4.9 Cluster 1: High-Intensity Violent Crime Areas
Characteristics: - High: - Murder - Attempted murder - Assault (GBH) - Moderate: - Robbery - Lower: - Property-related crimes
Interpretation: - Likely high social vulnerability areas - Possible links to: - Dense population - Socioeconomic stress - Informal settlements
Policy implication: - Targeted violence prevention - Increased visible policing - Social interventions (youth, employment)
4.10 Cluster 2: Mixed / Transitional Crime Areas
Characteristics: - Moderate across most crime types - No dominant crime category
Interpretation: - “Middle ground” areas - Possibly: - Transitional neighbourhoods - Mixed land use
Policy implication: - Balanced policing strategy - Early intervention to prevent escalation
4.11 Cluster 3 (if K = 3): Property & Opportunistic Crime Areas
Characteristics: - Higher: - Robbery - Common assault - Lower: - Murder / serious violent crime
Interpretation: - Likely: - Commercial zones - Transport hubs - Tourist areas
Policy implication: - Focus on: - Surveillance - Urban design (lighting, visibility) - Theft prevention strategies
4.12 Spatial Insight
- Clusters are not random
- Spatial grouping suggests underlying structure
\[ \text{Crime} = f(\text{space}, \text{socioeconomics}, \text{mobility}) \]

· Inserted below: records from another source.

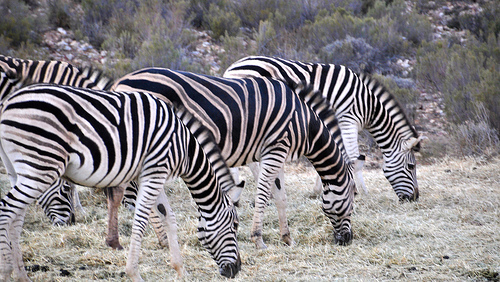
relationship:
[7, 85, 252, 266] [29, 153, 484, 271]
zebra grazing in grass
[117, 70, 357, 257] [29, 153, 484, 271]
zebra grazing in grass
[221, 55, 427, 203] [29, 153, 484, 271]
zebra grazing in grass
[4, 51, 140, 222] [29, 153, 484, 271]
zebra grazing in grass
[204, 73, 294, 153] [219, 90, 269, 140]
pattern on fur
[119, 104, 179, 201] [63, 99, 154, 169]
stripes on fur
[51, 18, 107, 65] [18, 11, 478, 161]
rocks on hill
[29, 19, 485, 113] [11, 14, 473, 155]
bushes on hill top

4.13 Important Teaching Point
Clusters are descriptive, not causal
- They summarise patterns
- They do not explain why patterns occur
4.14 Key Takeaway
- Clustering helps us:
- Reduce complexity
- Identify types of crime environments
- Inform targeted policy
- Reduce complexity
4.15 In-class Discussion
## assault_per100k attempted_murder_per100k common_assault_per100k
## 1 68.61626 19.16964 196.9548
## 2 312.53703 72.22646 676.7743
## common_robbery_per100k murder_per100k robbery_per100k sexual_offences_per100k
## 1 64.82612 15.8700 95.21795 30.45958
## 2 232.25331 108.1782 441.52001 121.54682
Question for students:
Which cluster would you prioritise for policing resources — and why?